La route couvre 208 kilomètres entre Vladikavkaz et Tbilissi. Elle ne fut achevée qu’en 1863 et dès l’origine, c’était une route à deux ou trois voies, celle-là même qui fut photographiée il y a plus d’un siècle par Ermakov. Tronçon par tronçon, elle a été continuellement reprise, élargie, réparée. Le trafic, qui avait fermé entre 2006 et 2010 du fait des tensions puis de la guerre entre la Géorgie et la Russie, a d’abord repris pour permettre de freiner l’asphyxie de l’Arménie. Il est désormais à nouveau possible de passer la frontière russo-géorgienne — mais le temps d’attente reste très long compte-tenu des difficultés administratives habituelles. La route elle-même a été largement refaite ces dernières années, à l’exception de deux points : la partie qui correspond à la montée puis la redescente du col de la Croix — le col de Jvari — qui souffre des effets de la neige et du gel ; et la partie qui précède le poste frontière dans la gorge de Darial parce qu’on y construit depuis peu un barrage sur le Terek.

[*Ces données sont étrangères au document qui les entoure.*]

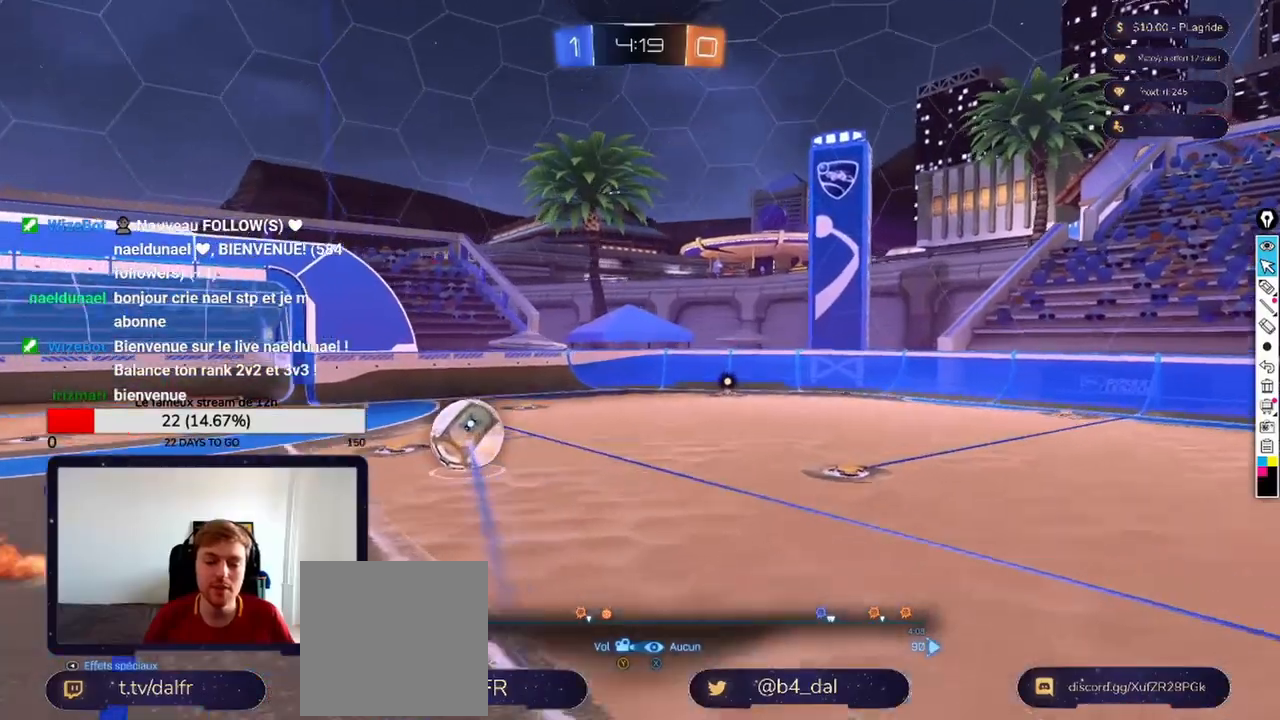
{"buttons": [], "left_stick": "left", "right_stick": "left", "events": [[42, "right_stick", "up-left"], [208, "left_stick", "left"], [375, "right_stick", "left"]]}
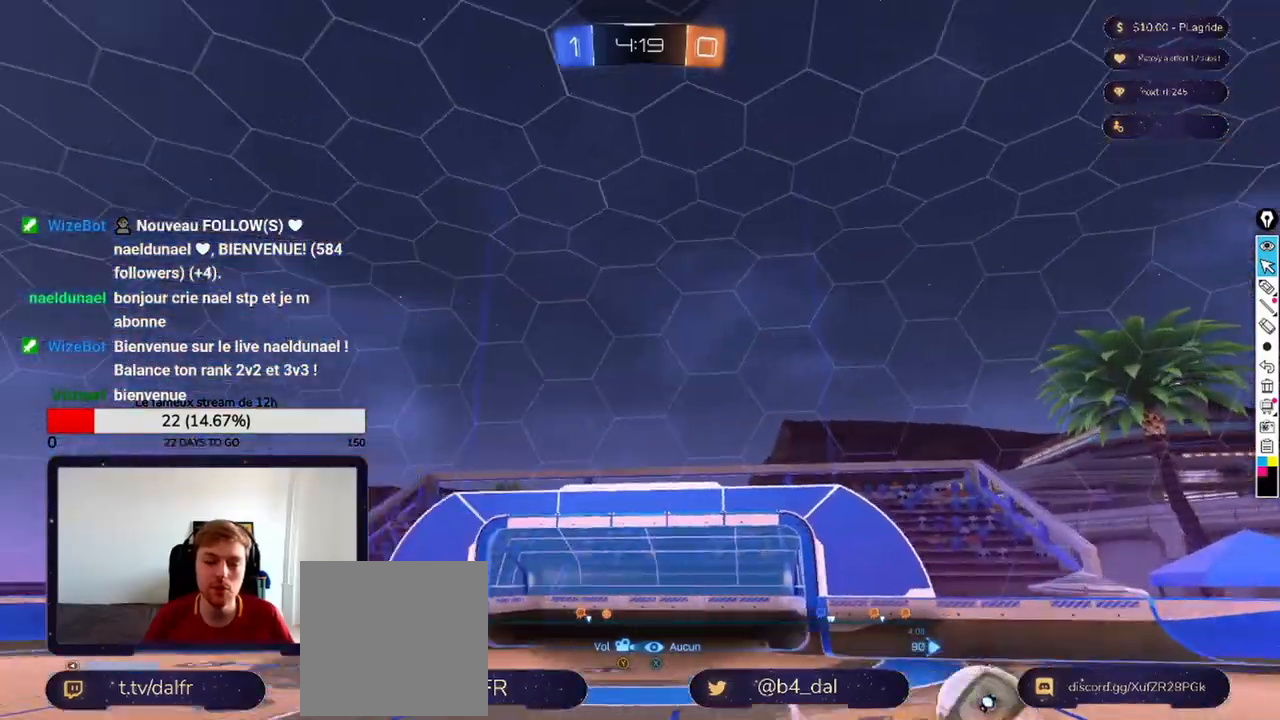
{"buttons": [], "left_stick": "down-left", "right_stick": "center", "events": [[292, "right_stick", "down-left"], [333, "left_stick", "right"], [417, "right_stick", "center"], [458, "left_stick", "down-left"]]}
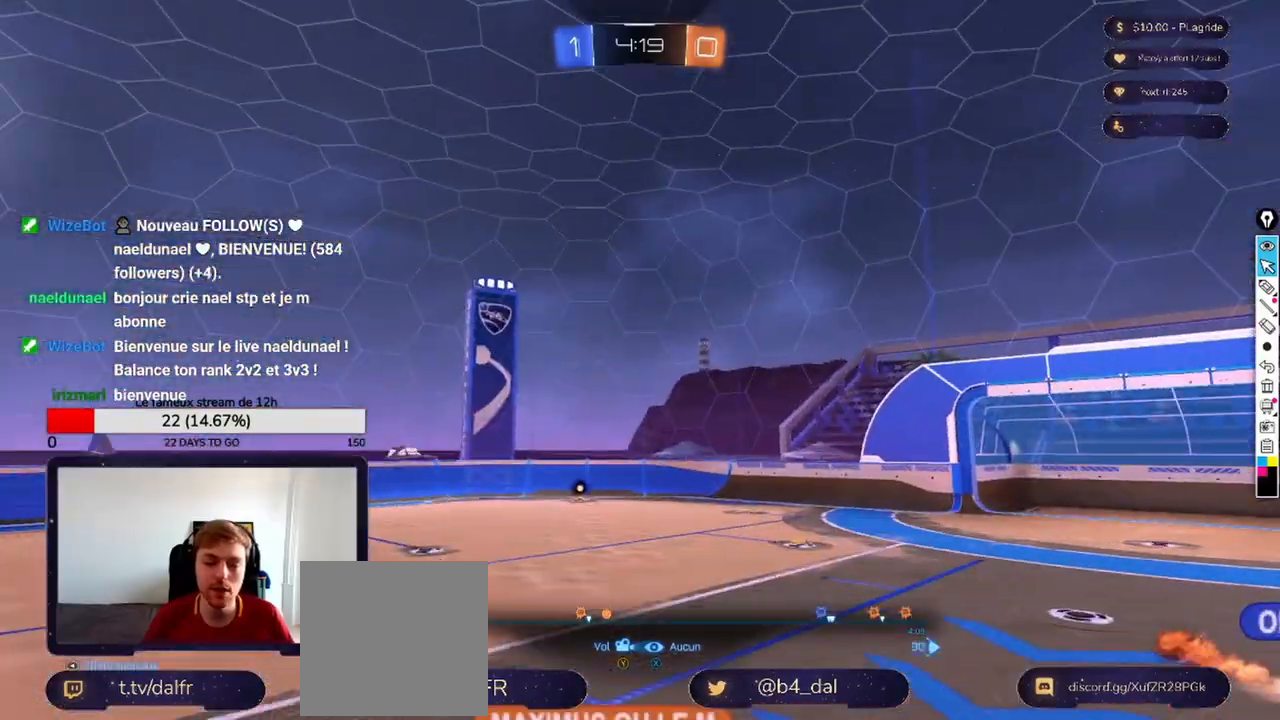
{"buttons": [], "left_stick": "right", "right_stick": "left", "events": [[125, "right_stick", "down-left"], [292, "left_stick", "right"], [417, "right_stick", "left"]]}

Régulièrement, au XIXe siècle, des relais de poste permettaient de changer les chevaux, là où aujourd’hui, de loin en loin, on pourrait croiser un poste d’essence — mais il n’y en a qu’un entre le col et la frontière russe, les habitants préférant acheter de l’essence russe de contrebande, bien moins chère. Ces anciens relais, quand ils subsistent, sont sans doute ceux qu’Ermakov a photographiés au début du XXe siècle.

Aujourd’hui comme autrefois, on croise des gargotes où tant les voyageurs que les habitants du cru peuvent consommer des khinkali ou des pirojki.

A la frontière avec la Russie, au-dessus d’une station électrique ornée de l’étoile soviétique, on construit une église : l’extérieur est encore inachevé mais à l’intérieur, un jeune pope vend des souvenirs et des cierges.

On ne voit plus de chameaux, mais des vaches, oui, partout, et des moutons aussi parfois : ainsi l’autre soir, juste avant le passage du col, la nuit étant tombée, le conducteur de la marchroutka où je me trouvais s’est arrêté sur le bas côté et a appelé, puis sifflé longuement dans l’obscurité. Rien ni personne n’a répondu. Il a redémarré pour traverser la route et se lancer sur un terre-plein de gravier gris là où, dans mon souvenir, il ne pouvait y avoir que le vide, et a roulé sur une centaine de mètres jusqu’à un bâtiment à l’abandon — peut-être un ancien hôtel. Mais ce qui est apparu dans le faisceau des phares, ce n’est pas l’hôtel, mais la toison blanche, les cornes enroulées et les yeux effrayés de centaines de moutons, tous pressés les uns contre les autres. Le chauffeur a continué d’appeler par la fenêtre ouverte, ponctuant ses cris de longs sifflets et de coups de klaxon sans que les bêtes ne bougent. Et puis une silhouette est sortie du vide, un homme qui s’approche et vient prendre livraison d’une caisse. On ouvre toutes les portes, on sort les bagages, les sacs, les cartons jusqu’à retrouver la caisse et au revoir, demi-tour avec les phares qui balayent une dernière fois le troupeau toujours immobile, fasciné par la lumière. On repart.


Sur la moitié sud de la route, venant de Tbilissi, dans la vallée de l’Agvari, la route reste en hauteur par rapport à la rivière et au lac de retenue qui s’étale entre Ananauri et Mtskheta. Sur la moitié nord, la route entre Sioni et Kazbegi est en fond de vallée, sur la rive droite du Tergi — le Terek —, à deux mètres peut-être seulement au-dessus du courant. Au-delà, entre Kazbegi et Tsdo, la route passe sur la rive gauche, elle est très haute au-dessus d’un précipice, puis elle redescend et revient sur la rive droite vers la gorge de Darial.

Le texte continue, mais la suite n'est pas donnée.